Concerns about long-term methotrexate (MTX) neurotoxicity in the 1990s led to modifications in intrathecal (IT) therapy, leucovorin rescue, and frequency of systemic MTX administration in children with acute lymphoblastic leukemia. In this study, neurocognitive outcomes and neuroradiologic evidence of leukoencephalopathy were compared in children treated with intense central nervous system (CNS)-directed therapy (P9605) versus those receiving fewer CNS-directed treatment days during intensive consolidation (P9201). A total of 66 children from 16 Pediatric Oncology Group institutions with "standard-risk" acute lymphoblastic leukemia, 1.00 to 9.99 years at diagnosis, without evidence of CNS leukemia at diagnosis were enrolled on ACCL0131: 28 from P9201 and 38 from P9605. Magnetic resonance imaging scans and standard neuropsychological tests were performed ≥2.6 years after the end of treatment.
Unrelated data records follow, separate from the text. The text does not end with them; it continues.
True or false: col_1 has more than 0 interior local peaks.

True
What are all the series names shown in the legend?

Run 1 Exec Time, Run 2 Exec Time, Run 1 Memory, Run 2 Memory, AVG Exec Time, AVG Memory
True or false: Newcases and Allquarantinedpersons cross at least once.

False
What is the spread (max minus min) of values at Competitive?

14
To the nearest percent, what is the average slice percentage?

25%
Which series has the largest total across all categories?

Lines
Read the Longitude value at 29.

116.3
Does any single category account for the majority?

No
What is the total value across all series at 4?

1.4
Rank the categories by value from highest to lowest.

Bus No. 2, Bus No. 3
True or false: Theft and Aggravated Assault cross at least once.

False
Significantly more P9605 patients developed leukoencephalopathy compared with P9201 patients (68%, 95% confidence interval 49%-83% vs. 22%, 95% confidence interval 5%-44%; P=0.001) identified as late as 7.7 years after the end of treatment. Overall, 40% of patients scored <85 on either Verbal or Performance IQ. Children on both studies had significant attention problems, but P9605 children scored below average on more neurocognitive measures than those treated on P9201 (82%, 14/17 measures vs. 24%, 4/17 measures). This supports ongoing concerns about intensive MTX exposure as a major contributor to CNS late effects.